About this exercise – Whenever the string "Molecular" turns up in a line below, that line should be copied.

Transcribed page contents
----

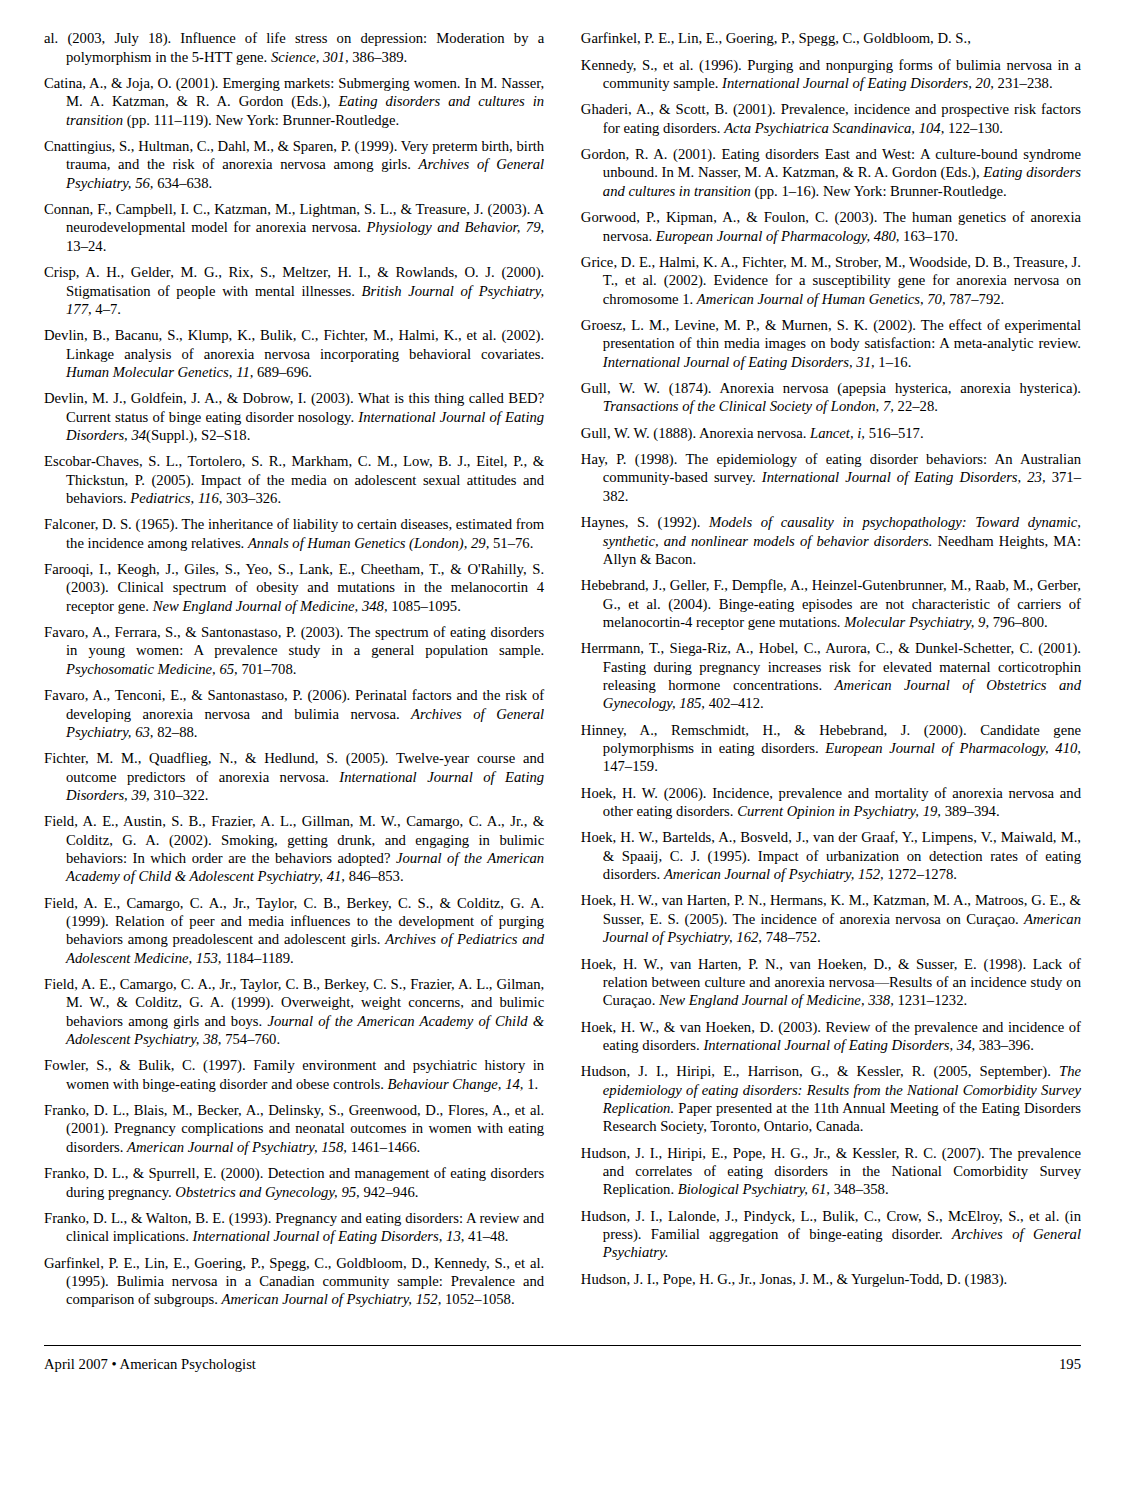al. (2003, July 18). Influence of life stress on depression: Moderation by a polymorphism in the 5-HTT gene. Science, 301, 386–389.
Catina, A., & Joja, O. (2001). Emerging markets: Submerging women. In M. Nasser, M. A. Katzman, & R. A. Gordon (Eds.), Eating disorders and cultures in transition (pp. 111–119). New York: Brunner-Routledge.
Cnattingius, S., Hultman, C., Dahl, M., & Sparen, P. (1999). Very preterm birth, birth trauma, and the risk of anorexia nervosa among girls. Archives of General Psychiatry, 56, 634–638.
Connan, F., Campbell, I. C., Katzman, M., Lightman, S. L., & Treasure, J. (2003). A neurodevelopmental model for anorexia nervosa. Physiology and Behavior, 79, 13–24.
Crisp, A. H., Gelder, M. G., Rix, S., Meltzer, H. I., & Rowlands, O. J. (2000). Stigmatisation of people with mental illnesses. British Journal of Psychiatry, 177, 4–7.
Devlin, B., Bacanu, S., Klump, K., Bulik, C., Fichter, M., Halmi, K., et al. (2002). Linkage analysis of anorexia nervosa incorporating behavioral covariates. Human Molecular Genetics, 11, 689–696.
Devlin, M. J., Goldfein, J. A., & Dobrow, I. (2003). What is this thing called BED? Current status of binge eating disorder nosology. International Journal of Eating Disorders, 34(Suppl.), S2–S18.
Escobar-Chaves, S. L., Tortolero, S. R., Markham, C. M., Low, B. J., Eitel, P., & Thickstun, P. (2005). Impact of the media on adolescent sexual attitudes and behaviors. Pediatrics, 116, 303–326.
Falconer, D. S. (1965). The inheritance of liability to certain diseases, estimated from the incidence among relatives. Annals of Human Genetics (London), 29, 51–76.
Farooqi, I., Keogh, J., Giles, S., Yeo, S., Lank, E., Cheetham, T., & O'Rahilly, S. (2003). Clinical spectrum of obesity and mutations in the melanocortin 4 receptor gene. New England Journal of Medicine, 348, 1085–1095.
Favaro, A., Ferrara, S., & Santonastaso, P. (2003). The spectrum of eating disorders in young women: A prevalence study in a general population sample. Psychosomatic Medicine, 65, 701–708.
Favaro, A., Tenconi, E., & Santonastaso, P. (2006). Perinatal factors and the risk of developing anorexia nervosa and bulimia nervosa. Archives of General Psychiatry, 63, 82–88.
Fichter, M. M., Quadflieg, N., & Hedlund, S. (2005). Twelve-year course and outcome predictors of anorexia nervosa. International Journal of Eating Disorders, 39, 310–322.
Field, A. E., Austin, S. B., Frazier, A. L., Gillman, M. W., Camargo, C. A., Jr., & Colditz, G. A. (2002). Smoking, getting drunk, and engaging in bulimic behaviors: In which order are the behaviors adopted? Journal of the American Academy of Child & Adolescent Psychiatry, 41, 846–853.
Field, A. E., Camargo, C. A., Jr., Taylor, C. B., Berkey, C. S., & Colditz, G. A. (1999). Relation of peer and media influences to the development of purging behaviors among preadolescent and adolescent girls. Archives of Pediatrics and Adolescent Medicine, 153, 1184–1189.
Field, A. E., Camargo, C. A., Jr., Taylor, C. B., Berkey, C. S., Frazier, A. L., Gilman, M. W., & Colditz, G. A. (1999). Overweight, weight concerns, and bulimic behaviors among girls and boys. Journal of the American Academy of Child & Adolescent Psychiatry, 38, 754–760.
Fowler, S., & Bulik, C. (1997). Family environment and psychiatric history in women with binge-eating disorder and obese controls. Behaviour Change, 14, 1.
Franko, D. L., Blais, M., Becker, A., Delinsky, S., Greenwood, D., Flores, A., et al. (2001). Pregnancy complications and neonatal outcomes in women with eating disorders. American Journal of Psychiatry, 158, 1461–1466.
Franko, D. L., & Spurrell, E. (2000). Detection and management of eating disorders during pregnancy. Obstetrics and Gynecology, 95, 942–946.
Franko, D. L., & Walton, B. E. (1993). Pregnancy and eating disorders: A review and clinical implications. International Journal of Eating Disorders, 13, 41–48.
Garfinkel, P. E., Lin, E., Goering, P., Spegg, C., Goldbloom, D., Kennedy, S., et al. (1995). Bulimia nervosa in a Canadian community sample: Prevalence and comparison of subgroups. American Journal of Psychiatry, 152, 1052–1058.
Garfinkel, P. E., Lin, E., Goering, P., Spegg, C., Goldbloom, D. S.,
Kennedy, S., et al. (1996). Purging and nonpurging forms of bulimia nervosa in a community sample. International Journal of Eating Disorders, 20, 231–238.
Ghaderi, A., & Scott, B. (2001). Prevalence, incidence and prospective risk factors for eating disorders. Acta Psychiatrica Scandinavica, 104, 122–130.
Gordon, R. A. (2001). Eating disorders East and West: A culture-bound syndrome unbound. In M. Nasser, M. A. Katzman, & R. A. Gordon (Eds.), Eating disorders and cultures in transition (pp. 1–16). New York: Brunner-Routledge.
Gorwood, P., Kipman, A., & Foulon, C. (2003). The human genetics of anorexia nervosa. European Journal of Pharmacology, 480, 163–170.
Grice, D. E., Halmi, K. A., Fichter, M. M., Strober, M., Woodside, D. B., Treasure, J. T., et al. (2002). Evidence for a susceptibility gene for anorexia nervosa on chromosome 1. American Journal of Human Genetics, 70, 787–792.
Groesz, L. M., Levine, M. P., & Murnen, S. K. (2002). The effect of experimental presentation of thin media images on body satisfaction: A meta-analytic review. International Journal of Eating Disorders, 31, 1–16.
Gull, W. W. (1874). Anorexia nervosa (apepsia hysterica, anorexia hysterica). Transactions of the Clinical Society of London, 7, 22–28.
Gull, W. W. (1888). Anorexia nervosa. Lancet, i, 516–517.
Hay, P. (1998). The epidemiology of eating disorder behaviors: An Australian community-based survey. International Journal of Eating Disorders, 23, 371–382.
Haynes, S. (1992). Models of causality in psychopathology: Toward dynamic, synthetic, and nonlinear models of behavior disorders. Needham Heights, MA: Allyn & Bacon.
Hebebrand, J., Geller, F., Dempfle, A., Heinzel-Gutenbrunner, M., Raab, M., Gerber, G., et al. (2004). Binge-eating episodes are not characteristic of carriers of melanocortin-4 receptor gene mutations. Molecular Psychiatry, 9, 796–800.
Herrmann, T., Siega-Riz, A., Hobel, C., Aurora, C., & Dunkel-Schetter, C. (2001). Fasting during pregnancy increases risk for elevated maternal corticotrophin releasing hormone concentrations. American Journal of Obstetrics and Gynecology, 185, 402–412.
Hinney, A., Remschmidt, H., & Hebebrand, J. (2000). Candidate gene polymorphisms in eating disorders. European Journal of Pharmacology, 410, 147–159.
Hoek, H. W. (2006). Incidence, prevalence and mortality of anorexia nervosa and other eating disorders. Current Opinion in Psychiatry, 19, 389–394.
Hoek, H. W., Bartelds, A., Bosveld, J., van der Graaf, Y., Limpens, V., Maiwald, M., & Spaaij, C. J. (1995). Impact of urbanization on detection rates of eating disorders. American Journal of Psychiatry, 152, 1272–1278.
Hoek, H. W., van Harten, P. N., Hermans, K. M., Katzman, M. A., Matroos, G. E., & Susser, E. S. (2005). The incidence of anorexia nervosa on Curaçao. American Journal of Psychiatry, 162, 748–752.
Hoek, H. W., van Harten, P. N., van Hoeken, D., & Susser, E. (1998). Lack of relation between culture and anorexia nervosa—Results of an incidence study on Curaçao. New England Journal of Medicine, 338, 1231–1232.
Hoek, H. W., & van Hoeken, D. (2003). Review of the prevalence and incidence of eating disorders. International Journal of Eating Disorders, 34, 383–396.
Hudson, J. I., Hiripi, E., Harrison, G., & Kessler, R. (2005, September). The epidemiology of eating disorders: Results from the National Comorbidity Survey Replication. Paper presented at the 11th Annual Meeting of the Eating Disorders Research Society, Toronto, Ontario, Canada.
Hudson, J. I., Hiripi, E., Pope, H. G., Jr., & Kessler, R. C. (2007). The prevalence and correlates of eating disorders in the National Comorbidity Survey Replication. Biological Psychiatry, 61, 348–358.
Hudson, J. I., Lalonde, J., Pindyck, L., Bulik, C., Crow, S., McElroy, S., et al. (in press). Familial aggregation of binge-eating disorder. Archives of General Psychiatry.
Hudson, J. I., Pope, H. G., Jr., Jonas, J. M., & Yurgelun-Todd, D. (1983).
April 2007 • American Psychologist 195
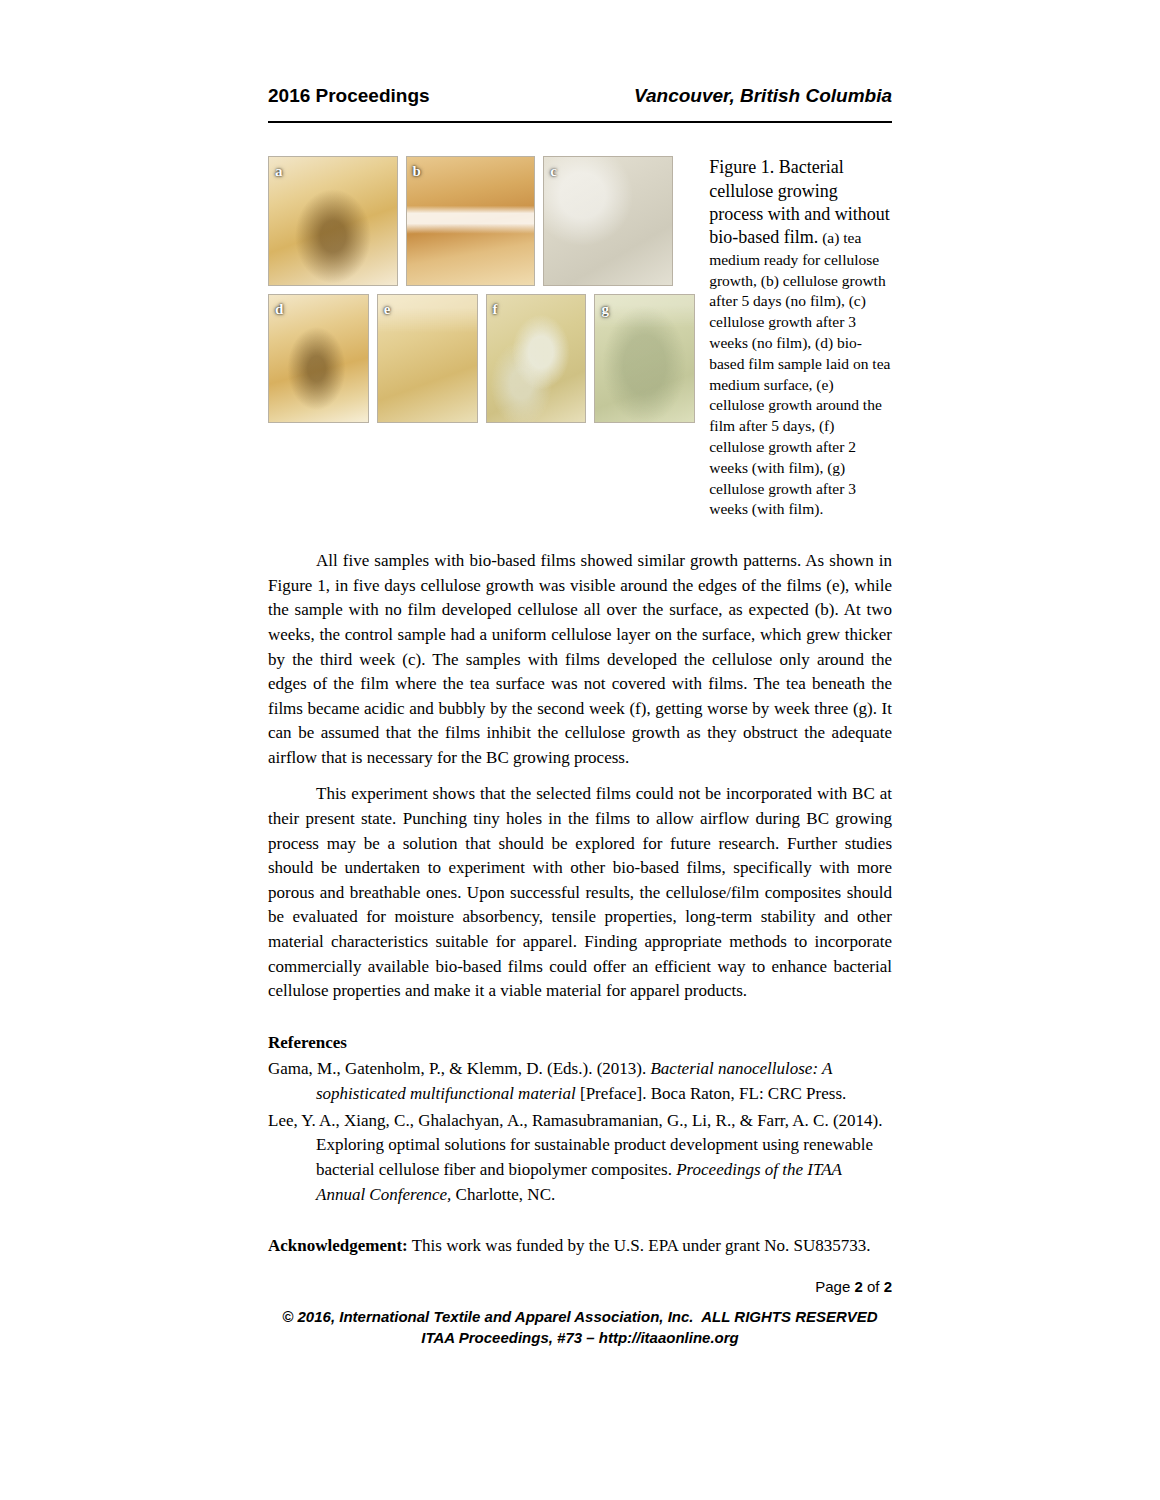2016 Proceedings
Vancouver, British Columbia
a
b
c
d
e
f
g
Figure 1. Bacterial cellulose growing process with and without bio-based film. (a) tea medium ready for cellulose growth, (b) cellulose growth after 5 days (no film), (c) cellulose growth after 3 weeks (no film), (d) bio-based film sample laid on tea medium surface, (e) cellulose growth around the film after 5 days, (f) cellulose growth after 2 weeks (with film), (g) cellulose growth after 3 weeks (with film).
All five samples with bio-based films showed similar growth patterns. As shown in Figure 1, in five days cellulose growth was visible around the edges of the films (e), while the sample with no film developed cellulose all over the surface, as expected (b). At two weeks, the control sample had a uniform cellulose layer on the surface, which grew thicker by the third week (c). The samples with films developed the cellulose only around the edges of the film where the tea surface was not covered with films. The tea beneath the films became acidic and bubbly by the second week (f), getting worse by week three (g). It can be assumed that the films inhibit the cellulose growth as they obstruct the adequate airflow that is necessary for the BC growing process.
This experiment shows that the selected films could not be incorporated with BC at their present state. Punching tiny holes in the films to allow airflow during BC growing process may be a solution that should be explored for future research. Further studies should be undertaken to experiment with other bio-based films, specifically with more porous and breathable ones. Upon successful results, the cellulose/film composites should be evaluated for moisture absorbency, tensile properties, long-term stability and other material characteristics suitable for apparel. Finding appropriate methods to incorporate commercially available bio-based films could offer an efficient way to enhance bacterial cellulose properties and make it a viable material for apparel products.
References
Gama, M., Gatenholm, P., & Klemm, D. (Eds.). (2013). Bacterial nanocellulose: A sophisticated multifunctional material [Preface]. Boca Raton, FL: CRC Press.
Lee, Y. A., Xiang, C., Ghalachyan, A., Ramasubramanian, G., Li, R., & Farr, A. C. (2014). Exploring optimal solutions for sustainable product development using renewable bacterial cellulose fiber and biopolymer composites. Proceedings of the ITAA Annual Conference, Charlotte, NC.
Acknowledgement: This work was funded by the U.S. EPA under grant No. SU835733.
Page 2 of 2
© 2016, International Textile and Apparel Association, Inc. ALL RIGHTS RESERVED
ITAA Proceedings, #73 – http://itaaonline.org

----

Expected output –
Devlin, B., Bacanu, S., Klump, K., Bulik, C., Fichter, M., Halmi, K., et al. (2002). Linkage analysis of anorexia nervosa incorporating behavioral covariates. Human Molecular Genetics, 11, 689–696.
Hebebrand, J., Geller, F., Dempfle, A., Heinzel-Gutenbrunner, M., Raab, M., Gerber, G., et al. (2004). Binge-eating episodes are not characteristic of carriers of melanocortin-4 receptor gene mutations. Molecular Psychiatry, 9, 796–800.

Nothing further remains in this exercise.